The starting point of the photo room presentation is the work Master Rituals II: Weston Nudes by Tarrah Krajnak (*1979 Lima, Peru, lives in Los Angeles, USA). In the eighteen-part series from 2020/2021, the artist recreates female nudes taken by the North American photographer Edward Weston from 1927 onwards and published after his death in 1977. In her work, Krajnak shows herself as photographer and model in one. Her appropriation of Weston’s photographs refers to the traditional hierarchical relationship between artist and model, in which the part of the model presented as passive is faded out. Furthermore, her performative and photographic act targets the canon of Western photography, which is characterised by a white idea of ideal femininity.
image above: Ana Mendieta, Facial hair transplant, 1972, colour photograph 32.5 x 48.5 cm, Museum Ludwig, Cologne, © VG Bild-Kunst, Bonn 2023 * Reproduction: Rheinisches Bildarchiv, Cologne.
VALIE EXPORT (*1940 Linz, Austria, lives in Vienna, Austria) is represented with photographs from her series Body Configurations from 1976. A woman in everyday clothes is integrated in various postures into the architectural forms of Vienna’s Burgtheater. The passivity of her respective positioning is reflected by the titles of the individual photographs: The woman’s body is fitted into a stately representative building from the 19th century. During this period, the bourgeois notion of gender characters was formed, according to which private space as a place of reproduction is female and public space as a place of production is male.
Sanja Iveković (*1949 Zagreb, Yugoslavia, lives in Zagreb, Croatia) dealt with the contradictory image of women of the regime before the disintegration of Yugoslavia. In the series Sweet Life from 1975-1976, she combines voyeuristic snapshots from tabloids with private shots of herself, which, due to their similarity, give the impression of a connection in terms of content. They are accompanied by excerpts from headlines such as “insieme al ‘night'” (together all night), “skandalozna” (scandalous) or “Popularni iza pozornice” (Popular behind the scenes). Their salaciousness goes back to the separation of private and public spheres in bourgeois society around 1900, in which women were relegated to the private sphere.

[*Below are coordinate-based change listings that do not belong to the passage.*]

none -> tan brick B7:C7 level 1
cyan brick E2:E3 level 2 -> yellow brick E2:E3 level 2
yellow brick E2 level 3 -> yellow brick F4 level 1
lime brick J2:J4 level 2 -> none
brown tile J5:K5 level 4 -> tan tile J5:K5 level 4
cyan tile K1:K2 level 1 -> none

The photo series Untitled (Facial Hair Transplants) by Ana Mendieta (*1948 in Havana, Cuba, d. 1985 in New York, USA) documents a performance in which she glues on her beard hair. It was created in 1972 as a final project for Mendieta’s painting studies at the University of Iowa. That year she began to use her own body, using materials such as blood, feathers, stones, flowers and smoke.

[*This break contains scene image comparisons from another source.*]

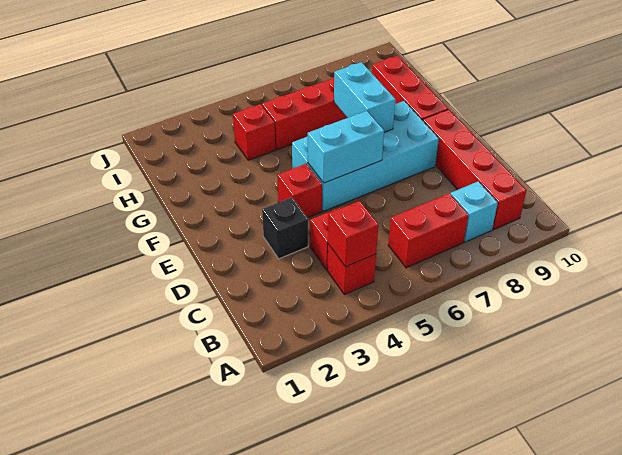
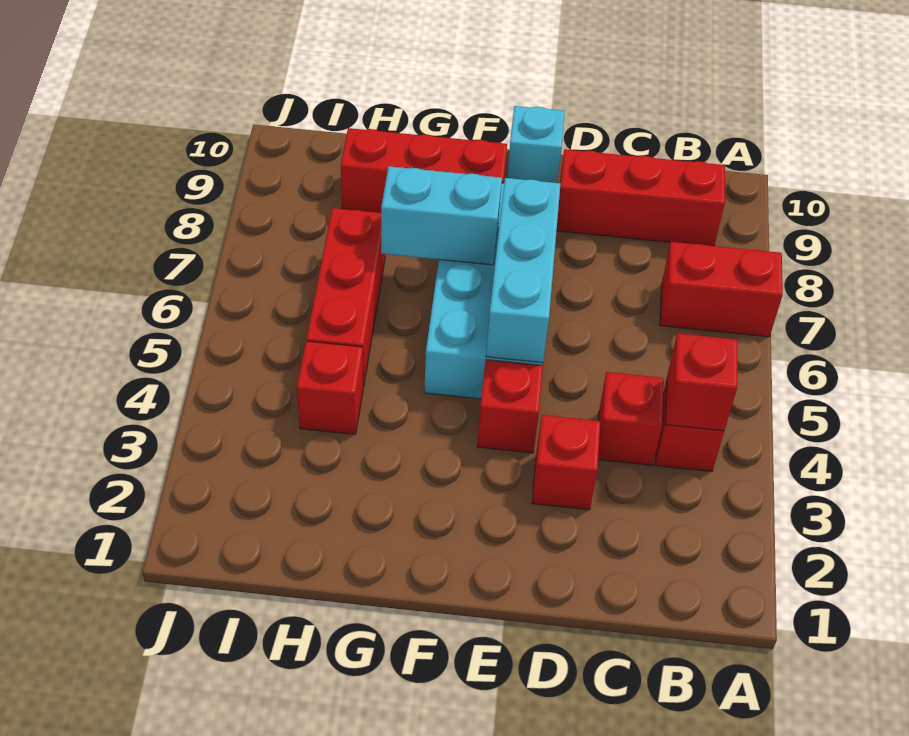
red brick B6:B7 level 1 -> red brick A7:B7 level 1
cyan brick B8 level 1 -> cyan brick E10 level 1
red brick B9:E9 level 1 -> red brick B9:D9 level 1
black brick D3 level 1 -> red brick D3 level 1
cyan brick E5:E6 level 2 -> cyan brick E5:E7 level 2

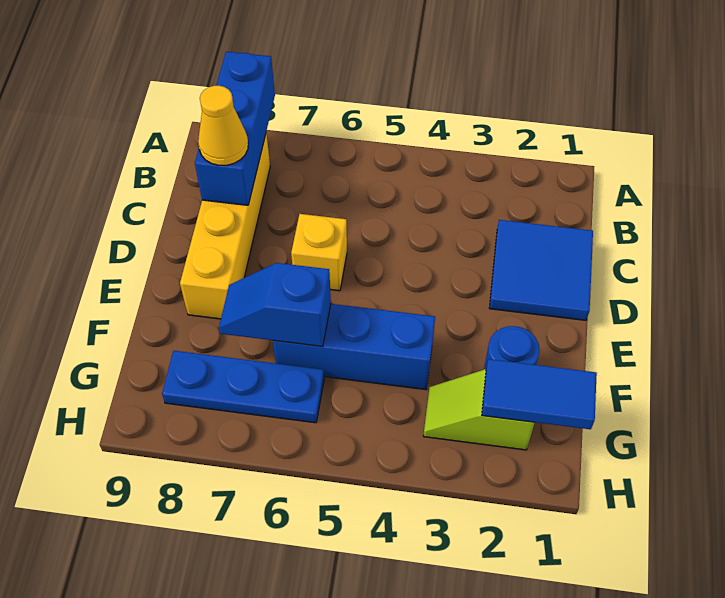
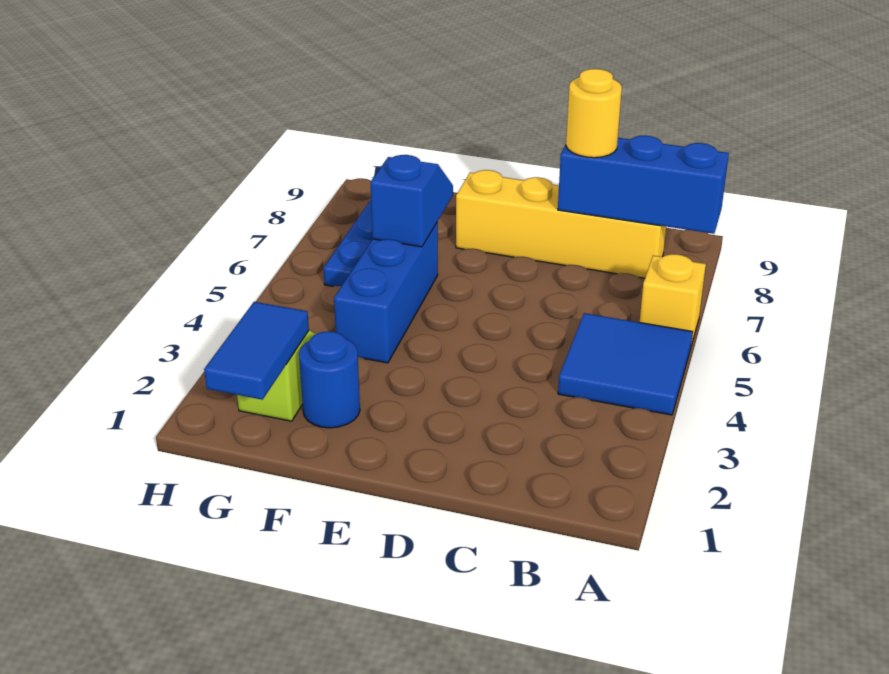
blue tile C1:D2 level 1 -> blue tile A4:B5 level 1
yellow cone C8 level 3 -> yellow round brick C8 level 3
yellow brick D6 level 1 -> yellow brick A6 level 1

In her 1997 series Not Manet’s Type, the artist Carrie Mae Weems (*1953 Portland, Oregon, USA, lives in Syracuse, NY, USA) shows herself in various postures, including as a nude model, via the diversions of a make-up mirror. In her accompanying text, Weems notes with biting derision that modern European painters did not choose black women as models; their beauty was excluded. In doing so, she addresses the uncertainty from which angle to approach the subject: as an artist or as a model? On the level of observation, she reverses the uncertainty: The mirror frames the intimate scene and convicts the viewer of voyeurism.
All the selected works, which were created over a period of about fifty years between 1972 and 2021, have in common that their own bodies are brought into the work performatively and photographically. Using the body as a medium, the artists examine the power formations effective in their respective social environments and make them visible.